When to See Your Doctor
If tracking doesn’t reveal a pattern and symptoms persist:
- Consult your gastroenterologist
- Consider whether follow-up testing is needed
- Discuss possibility of refractory celiac disease
- Explore other conditions that might coexist
A detailed food journal is extremely helpful for these appointments.
The Discipline Required
Tracking is tedious. You’re already dealing with a lot.

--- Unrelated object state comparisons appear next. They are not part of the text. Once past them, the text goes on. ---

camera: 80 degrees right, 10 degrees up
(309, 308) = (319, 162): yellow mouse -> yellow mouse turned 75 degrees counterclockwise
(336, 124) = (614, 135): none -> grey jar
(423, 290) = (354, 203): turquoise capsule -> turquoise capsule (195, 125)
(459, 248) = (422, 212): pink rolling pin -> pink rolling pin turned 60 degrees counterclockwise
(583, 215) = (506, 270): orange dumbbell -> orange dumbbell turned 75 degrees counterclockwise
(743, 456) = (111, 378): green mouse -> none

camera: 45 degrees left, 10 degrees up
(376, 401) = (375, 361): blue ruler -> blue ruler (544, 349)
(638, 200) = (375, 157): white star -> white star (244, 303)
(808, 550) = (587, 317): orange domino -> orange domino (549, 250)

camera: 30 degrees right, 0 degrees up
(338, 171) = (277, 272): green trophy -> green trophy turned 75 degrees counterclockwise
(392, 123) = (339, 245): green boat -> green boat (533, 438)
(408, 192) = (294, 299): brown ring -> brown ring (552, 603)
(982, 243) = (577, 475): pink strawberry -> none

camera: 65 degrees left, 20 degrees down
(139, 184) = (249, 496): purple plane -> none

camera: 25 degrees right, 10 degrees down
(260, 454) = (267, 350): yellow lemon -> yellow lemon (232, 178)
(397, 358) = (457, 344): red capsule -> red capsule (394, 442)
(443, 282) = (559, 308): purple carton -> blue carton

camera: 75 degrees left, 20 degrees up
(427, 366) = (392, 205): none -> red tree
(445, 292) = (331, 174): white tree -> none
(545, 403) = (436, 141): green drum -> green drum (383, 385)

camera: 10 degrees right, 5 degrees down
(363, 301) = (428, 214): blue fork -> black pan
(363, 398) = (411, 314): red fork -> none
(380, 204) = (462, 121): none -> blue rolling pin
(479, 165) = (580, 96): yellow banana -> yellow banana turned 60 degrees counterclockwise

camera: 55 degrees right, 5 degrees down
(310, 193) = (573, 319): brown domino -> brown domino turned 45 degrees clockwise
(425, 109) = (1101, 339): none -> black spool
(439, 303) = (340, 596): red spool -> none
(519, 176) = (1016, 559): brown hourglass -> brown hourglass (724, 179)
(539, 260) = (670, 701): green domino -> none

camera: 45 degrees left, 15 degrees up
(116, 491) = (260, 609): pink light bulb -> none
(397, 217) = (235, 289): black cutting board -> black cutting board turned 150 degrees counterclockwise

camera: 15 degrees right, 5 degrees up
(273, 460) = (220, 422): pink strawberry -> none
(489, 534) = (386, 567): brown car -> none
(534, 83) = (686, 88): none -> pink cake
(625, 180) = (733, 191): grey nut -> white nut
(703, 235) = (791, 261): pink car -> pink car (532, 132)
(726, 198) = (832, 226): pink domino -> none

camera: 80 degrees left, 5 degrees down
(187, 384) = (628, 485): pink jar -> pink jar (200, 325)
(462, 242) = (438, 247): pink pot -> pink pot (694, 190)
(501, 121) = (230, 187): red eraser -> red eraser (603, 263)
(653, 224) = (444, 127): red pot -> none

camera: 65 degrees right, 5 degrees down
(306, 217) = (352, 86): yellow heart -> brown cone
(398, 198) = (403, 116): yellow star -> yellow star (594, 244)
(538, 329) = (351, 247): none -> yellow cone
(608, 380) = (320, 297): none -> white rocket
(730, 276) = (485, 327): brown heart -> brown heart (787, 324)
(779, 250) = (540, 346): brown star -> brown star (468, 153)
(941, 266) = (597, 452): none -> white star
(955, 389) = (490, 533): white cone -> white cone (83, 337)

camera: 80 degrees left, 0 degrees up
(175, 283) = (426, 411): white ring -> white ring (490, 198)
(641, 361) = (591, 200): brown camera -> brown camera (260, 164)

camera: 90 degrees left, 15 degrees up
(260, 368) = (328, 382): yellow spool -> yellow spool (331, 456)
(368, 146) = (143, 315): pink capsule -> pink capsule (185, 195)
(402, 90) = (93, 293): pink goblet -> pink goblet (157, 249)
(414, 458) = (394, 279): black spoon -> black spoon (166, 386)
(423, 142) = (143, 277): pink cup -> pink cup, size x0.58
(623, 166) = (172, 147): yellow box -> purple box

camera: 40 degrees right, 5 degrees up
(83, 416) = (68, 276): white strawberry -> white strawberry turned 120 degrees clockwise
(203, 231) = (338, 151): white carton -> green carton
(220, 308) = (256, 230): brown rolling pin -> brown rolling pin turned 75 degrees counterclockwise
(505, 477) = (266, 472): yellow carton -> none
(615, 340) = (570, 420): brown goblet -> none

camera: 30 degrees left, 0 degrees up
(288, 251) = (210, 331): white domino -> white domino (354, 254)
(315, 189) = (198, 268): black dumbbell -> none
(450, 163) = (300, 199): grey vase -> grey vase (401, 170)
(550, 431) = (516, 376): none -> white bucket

But temporary tracking can:
- Find the problem
- Let you stop tracking once it’s solved
- Give you peace of mind
Think of it as diagnostic work that leads to feeling better.
A Sample Entry
Date: Monday, October 15
Breakfast (7:00 AM, home):
- Eggs scrambled in butter
- 2 slices Bob’s Red Mill GF bread, toasted
- Black coffee
- Banana
Lunch (12:30 PM, work: packed from home):
- Leftover chicken and rice
- Apple
- Handful almonds
Dinner (6:30 PM, Chipotle):
- Burrito bowl: chicken, rice, black beans, mild salsa, cheese, lettuce
Symptoms:
- 3 PM: Mild brain fog (4/10)
- 9 PM: GI discomfort (5/10)
Notes:
- Stressful day at work
- Only slept 6 hours last night
- First time at this Chipotle location
A few weeks of entries like this can reveal what two days of memory cannot.
Track Now, Freedom Later
The goal of tracking is to stop tracking.
Find the problem, fix it, and move on. The temporary discipline leads to long-term freedom.
Your body is trying to tell you something. Tracking helps you listen.